Analgesia is caused by a mutation to a gene called SCN9A, which encodes channels – specifically Nav1.7 channels – that facilitate the transport of sodium across sensory nerves, enabling the transmission of pain signals to the brain. Without these channels, these signals cannot be relayed, and pain cannot be felt. Interestingly, since Nav1.7 channels are also found in olfactory neurons, their absence can sometimes result in an inability to smell – a condition known as anosmia.
By genetically engineering mice to inhibit the expression of SCN9A, the researchers noted that not only did they manage to prevent the formation of Nav1.7 channels, but they also stimulated an increase in endogenous opioid peptides. These are short sequences of amino acids which are produced naturally within the body and bind to the opioid receptors in the brain in order to dull feelings of pain – much like opioid drugs such as heroin. Consequently, they hypothesized that chronic insensitivity to pain may be partially caused by an increase in opioid peptides, and partially by an absence of Nav1.7 channels.
They therefore decided to administer a drug called naloxone, which binds to the opioid receptors in the brain in order to block them, thereby preventing the opioid peptides from producing a pain-killing effect. Because of this mechanism of action, naloxone is traditionally used as a means of reversing the effects of opiate drug overdoses.
After naloxone had been administered, the researchers tested the pain responses of the mice by applying both heat and pressure to their paws in order to see if this would make them withdraw their limbs. What they found was “a dramatic reversal of analgesia and restoration of thermal and mechanical pain thresholds” in these mice thanks to the use of naloxone.

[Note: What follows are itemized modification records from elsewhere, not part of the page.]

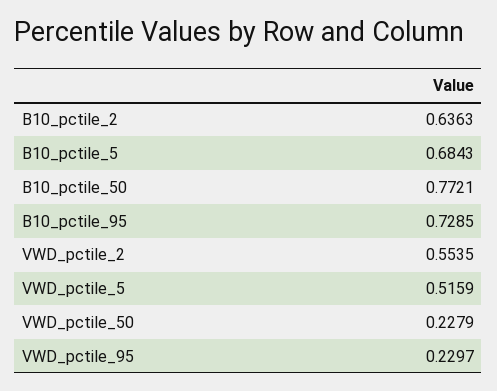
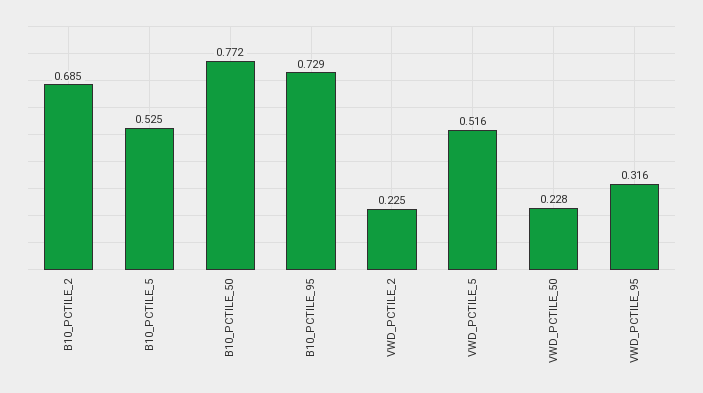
B10_pctile_2: 0.6363 -> 0.685
B10_pctile_5: 0.6843 -> 0.525
VWD_pctile_2: 0.5535 -> 0.225
VWD_pctile_95: 0.2297 -> 0.316

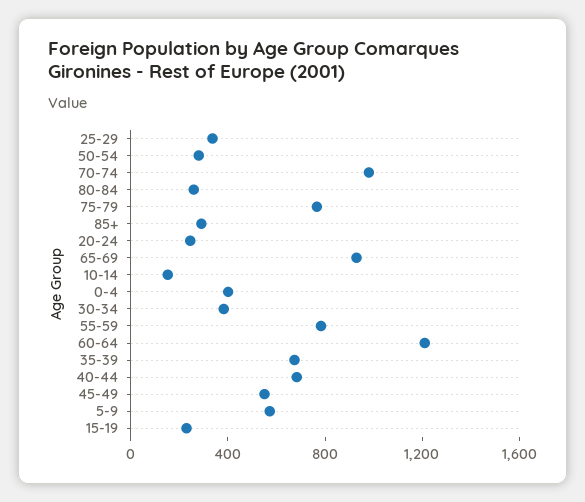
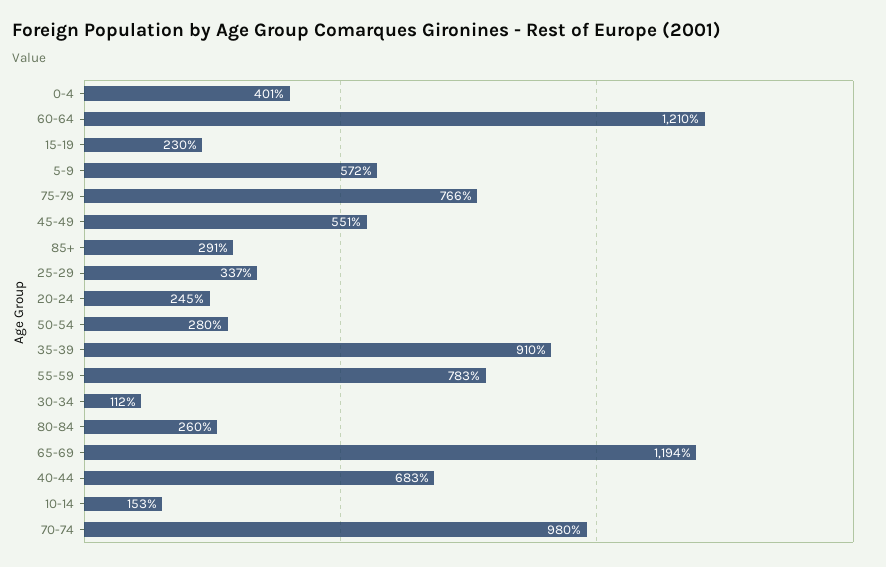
65-69: 900 -> 1194
30-34: 400 -> 112
35-39: 700 -> 910

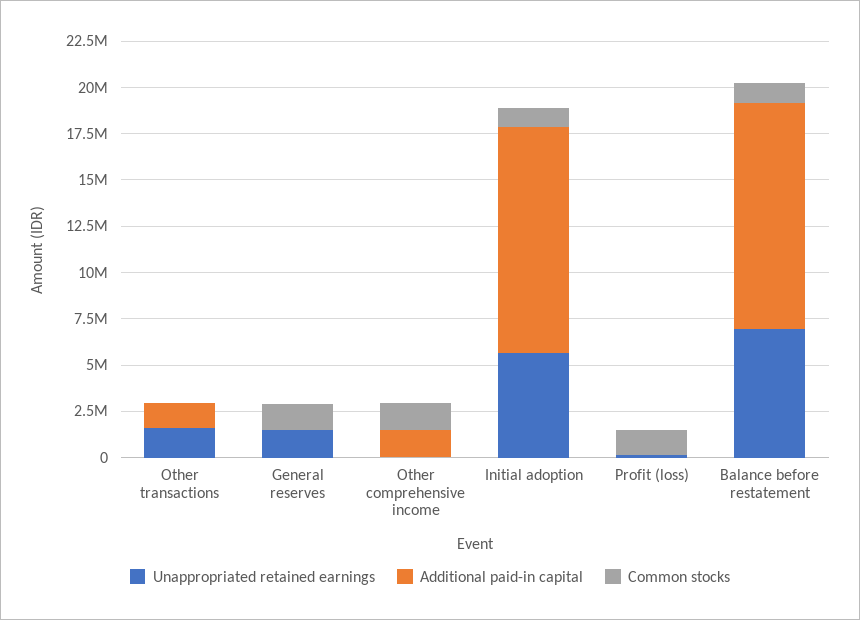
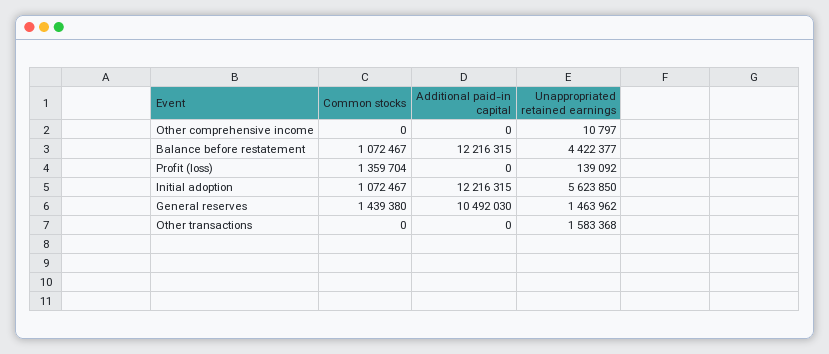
Additional paid-in capital, Other transactions: 1500000 -> 0
Additional paid-in capital, General reserves: 0 -> 10492030
Additional paid-in capital, Other comprehensive income: 1500000 -> 0
Common stocks, Other comprehensive income: 1500000 -> 0
Unappropriated retained earnings, Balance before restatement: 7000000 -> 4422377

Taking the experiment a step further, they recruited a human sufferer of analgesia to take part in a repetition of the experiment. After verifying that the participant was “completely unaware” of heat being applied to their skin under normal conditions, they then administered naloxone, following which the woman was able to detect the stimulus 80 percent of the time.
Since the effects of naloxone wear off after about an hour, this is not a permanent solution to analgesia, although it does reveal new information about how the condition may be treated. According to New Scientist, study co-author John Wood claims the research could also help scientists develop better pain-relieving therapies for sufferers of painful conditions such as arthritis, while adding that the woman who took part in the experiment “quite enjoyed” the experience.